Beste Mijnheer Vermeulen,

Het blijkt dat wij geheel verschillende dingen onder Biedermeier verstaan. Ik wist eerst heelemaal niet meer wàt ik geschreven kon hebben, naar aanleiding waarvan u deze uiteenzetting gaf, maar door het eind van uw brief heb ik het mij herinnerd. Zooals u Biedermeier opvat, moet u het inderdaad wel idioot en meer dan idioot hebben gevonden, dat ik sprak van een verlangen naar Biedermeier, en moet het u moeite gekost hebben mij er niet duchtig van langs te geven. Aan ùw Biedermeier, den talentvollen, maar ongenialen bourgeois artist, die in den smaak van het publiek valt en het begrip voor den werkelijk grooten kunstenaar in den weg staat, heb ik in het geheel niet gedacht. Ik heb puur en alleen aan de stijl-periode gedacht, den tijd van Stifter, van Schubert al, van Mörike: den tijd van de bedachtzame genegenheid voor de dingen van deze aarde, gezien tegen hun eeuwigen achtergrond.
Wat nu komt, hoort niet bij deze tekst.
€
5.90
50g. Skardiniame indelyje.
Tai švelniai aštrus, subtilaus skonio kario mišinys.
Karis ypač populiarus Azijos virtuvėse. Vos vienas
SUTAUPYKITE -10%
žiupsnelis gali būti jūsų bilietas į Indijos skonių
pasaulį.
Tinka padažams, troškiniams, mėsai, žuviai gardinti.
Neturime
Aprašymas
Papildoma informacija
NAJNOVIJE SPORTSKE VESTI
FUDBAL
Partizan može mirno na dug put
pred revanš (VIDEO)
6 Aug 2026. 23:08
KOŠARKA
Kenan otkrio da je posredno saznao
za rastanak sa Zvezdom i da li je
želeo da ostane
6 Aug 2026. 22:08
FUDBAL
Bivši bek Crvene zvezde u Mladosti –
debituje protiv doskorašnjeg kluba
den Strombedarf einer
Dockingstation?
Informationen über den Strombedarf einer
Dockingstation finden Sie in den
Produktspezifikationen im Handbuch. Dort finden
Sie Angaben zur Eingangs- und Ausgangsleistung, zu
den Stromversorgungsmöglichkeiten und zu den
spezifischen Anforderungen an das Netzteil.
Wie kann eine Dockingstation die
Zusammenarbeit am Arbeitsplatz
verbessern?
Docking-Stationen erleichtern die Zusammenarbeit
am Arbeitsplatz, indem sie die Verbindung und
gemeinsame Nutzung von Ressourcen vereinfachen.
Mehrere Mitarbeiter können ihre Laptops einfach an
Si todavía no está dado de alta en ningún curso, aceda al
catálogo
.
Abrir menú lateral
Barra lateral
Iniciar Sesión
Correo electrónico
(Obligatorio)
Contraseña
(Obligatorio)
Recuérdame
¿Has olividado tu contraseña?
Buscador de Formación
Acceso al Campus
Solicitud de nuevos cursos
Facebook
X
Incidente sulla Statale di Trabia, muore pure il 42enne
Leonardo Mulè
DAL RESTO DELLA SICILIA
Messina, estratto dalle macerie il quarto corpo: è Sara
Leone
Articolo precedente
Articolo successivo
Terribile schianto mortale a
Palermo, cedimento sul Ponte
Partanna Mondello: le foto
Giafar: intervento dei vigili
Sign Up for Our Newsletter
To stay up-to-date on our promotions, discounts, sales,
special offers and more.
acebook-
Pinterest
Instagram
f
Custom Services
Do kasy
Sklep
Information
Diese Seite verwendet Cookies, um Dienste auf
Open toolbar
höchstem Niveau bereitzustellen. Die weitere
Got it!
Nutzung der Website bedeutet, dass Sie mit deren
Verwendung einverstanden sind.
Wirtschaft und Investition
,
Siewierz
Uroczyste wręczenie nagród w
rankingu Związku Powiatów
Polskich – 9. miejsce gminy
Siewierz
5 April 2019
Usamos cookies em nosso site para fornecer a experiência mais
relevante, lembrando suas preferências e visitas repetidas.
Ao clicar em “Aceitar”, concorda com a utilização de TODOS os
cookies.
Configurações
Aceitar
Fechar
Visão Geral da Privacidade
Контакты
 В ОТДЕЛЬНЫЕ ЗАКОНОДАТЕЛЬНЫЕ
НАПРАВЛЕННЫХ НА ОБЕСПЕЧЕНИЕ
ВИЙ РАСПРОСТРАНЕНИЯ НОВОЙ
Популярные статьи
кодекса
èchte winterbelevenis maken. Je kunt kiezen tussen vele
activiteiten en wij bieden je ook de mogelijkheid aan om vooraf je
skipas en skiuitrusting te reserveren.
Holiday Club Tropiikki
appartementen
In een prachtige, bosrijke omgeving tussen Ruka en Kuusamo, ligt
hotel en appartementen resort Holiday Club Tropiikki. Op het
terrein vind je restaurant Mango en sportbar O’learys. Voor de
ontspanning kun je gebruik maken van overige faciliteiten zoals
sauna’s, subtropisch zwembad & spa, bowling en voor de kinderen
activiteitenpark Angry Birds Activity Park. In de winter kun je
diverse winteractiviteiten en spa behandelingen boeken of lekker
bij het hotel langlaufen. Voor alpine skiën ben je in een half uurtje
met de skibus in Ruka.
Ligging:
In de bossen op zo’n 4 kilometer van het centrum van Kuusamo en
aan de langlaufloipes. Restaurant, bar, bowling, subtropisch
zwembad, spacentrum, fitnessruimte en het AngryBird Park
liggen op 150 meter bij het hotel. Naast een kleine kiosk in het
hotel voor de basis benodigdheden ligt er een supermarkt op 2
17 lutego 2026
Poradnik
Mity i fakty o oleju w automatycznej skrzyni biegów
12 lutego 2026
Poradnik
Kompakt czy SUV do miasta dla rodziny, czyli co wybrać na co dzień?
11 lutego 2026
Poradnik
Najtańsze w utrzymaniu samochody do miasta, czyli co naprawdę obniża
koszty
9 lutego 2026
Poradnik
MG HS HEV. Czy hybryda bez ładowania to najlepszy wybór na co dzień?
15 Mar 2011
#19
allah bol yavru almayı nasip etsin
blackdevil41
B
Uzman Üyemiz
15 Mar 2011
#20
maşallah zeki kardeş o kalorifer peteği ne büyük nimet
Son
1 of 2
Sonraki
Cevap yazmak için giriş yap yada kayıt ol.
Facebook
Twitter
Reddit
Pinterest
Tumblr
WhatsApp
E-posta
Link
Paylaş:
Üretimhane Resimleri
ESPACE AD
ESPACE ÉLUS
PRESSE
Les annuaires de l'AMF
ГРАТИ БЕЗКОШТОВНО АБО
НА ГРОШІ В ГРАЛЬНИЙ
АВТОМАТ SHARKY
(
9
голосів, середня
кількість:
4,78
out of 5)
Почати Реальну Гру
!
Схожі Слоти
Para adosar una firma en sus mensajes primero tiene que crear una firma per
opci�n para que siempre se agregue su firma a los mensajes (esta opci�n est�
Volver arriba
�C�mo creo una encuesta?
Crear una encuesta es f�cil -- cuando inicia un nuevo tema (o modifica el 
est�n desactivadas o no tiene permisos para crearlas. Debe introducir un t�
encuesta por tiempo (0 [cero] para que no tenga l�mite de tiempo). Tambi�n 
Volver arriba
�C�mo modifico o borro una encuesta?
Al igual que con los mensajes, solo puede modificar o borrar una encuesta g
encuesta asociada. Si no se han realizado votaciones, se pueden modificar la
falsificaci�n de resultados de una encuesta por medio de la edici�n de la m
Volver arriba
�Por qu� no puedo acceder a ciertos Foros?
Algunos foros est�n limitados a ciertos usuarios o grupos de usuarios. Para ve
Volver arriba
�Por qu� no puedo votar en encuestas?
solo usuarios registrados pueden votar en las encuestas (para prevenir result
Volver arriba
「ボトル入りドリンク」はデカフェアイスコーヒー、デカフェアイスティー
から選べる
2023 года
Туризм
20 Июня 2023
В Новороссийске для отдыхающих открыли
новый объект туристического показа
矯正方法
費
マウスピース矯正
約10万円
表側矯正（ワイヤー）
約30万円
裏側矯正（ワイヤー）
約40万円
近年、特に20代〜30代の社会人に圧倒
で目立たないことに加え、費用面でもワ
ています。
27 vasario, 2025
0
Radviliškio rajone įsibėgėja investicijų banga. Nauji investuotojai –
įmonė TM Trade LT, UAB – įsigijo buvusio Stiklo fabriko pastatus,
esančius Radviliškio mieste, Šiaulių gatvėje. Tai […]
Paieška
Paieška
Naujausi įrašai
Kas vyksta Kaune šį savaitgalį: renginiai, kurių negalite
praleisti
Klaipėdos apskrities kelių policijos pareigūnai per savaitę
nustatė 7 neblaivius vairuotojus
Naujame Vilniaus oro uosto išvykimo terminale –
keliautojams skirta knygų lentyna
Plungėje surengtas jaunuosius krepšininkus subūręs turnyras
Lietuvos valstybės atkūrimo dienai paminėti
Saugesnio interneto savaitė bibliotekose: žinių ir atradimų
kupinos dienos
U vindt het misschien heelemaal verloren tijd om na te denken over de periode na den wereldoorlog (u zei eens we hadden maar beter een winterslaap gedaan), maar als je, zooals ik en al diegenen die een jaar of wat ouder zijn, vóór de helft van het leven twee oorlogen hebt meegemaakt, kan je haast niet "umhin" om parallellen te trekken. En als je daarmee begint, krijg je het idee dat na dèzen oorlog de gemoederen in een andere gesteltenis zullen verkeeren dan na den 1e wereldoorlog. Als u maar eens denkt aan de angst voor het "gevoel" van die jaren; nù lijkt het me eerder dat er een nieuwe periode van "Sentiment" zal komen. Toen was de Grossstadt met haar nerveuse rhythme (over het woord struikelde je) mode: dansen, film, ijskoude sexualiteit, architectuur (alle andere kunst overigens ook) zonder eenige ornamentiek, gebruiksvoorwerpen die alleen hun doel mochten demonstreeren. Dat heeft een jaar of 10-12 geduurd en toen is er weer een kentering in gekomen. Was het een teeken dat de menschheid over den oorlog heen begon te komen en weer op weg was naar een vredescultuur? Als dat zoo was, dan was te verwachten dat na dezen oorlog het zelfde verschijnsel zich opnieuw zou voordoen. En dat geloof ik nu juist dat niet het geval is. De Grossstadt speelt geen rol meer, de menschen verlangen weer naar de natuur, ze stoppen hun gevoel niet weg, komen er rond voor uit, dat ze dol op Stifter zijn en het grootste verlangen naar Schubert hebben.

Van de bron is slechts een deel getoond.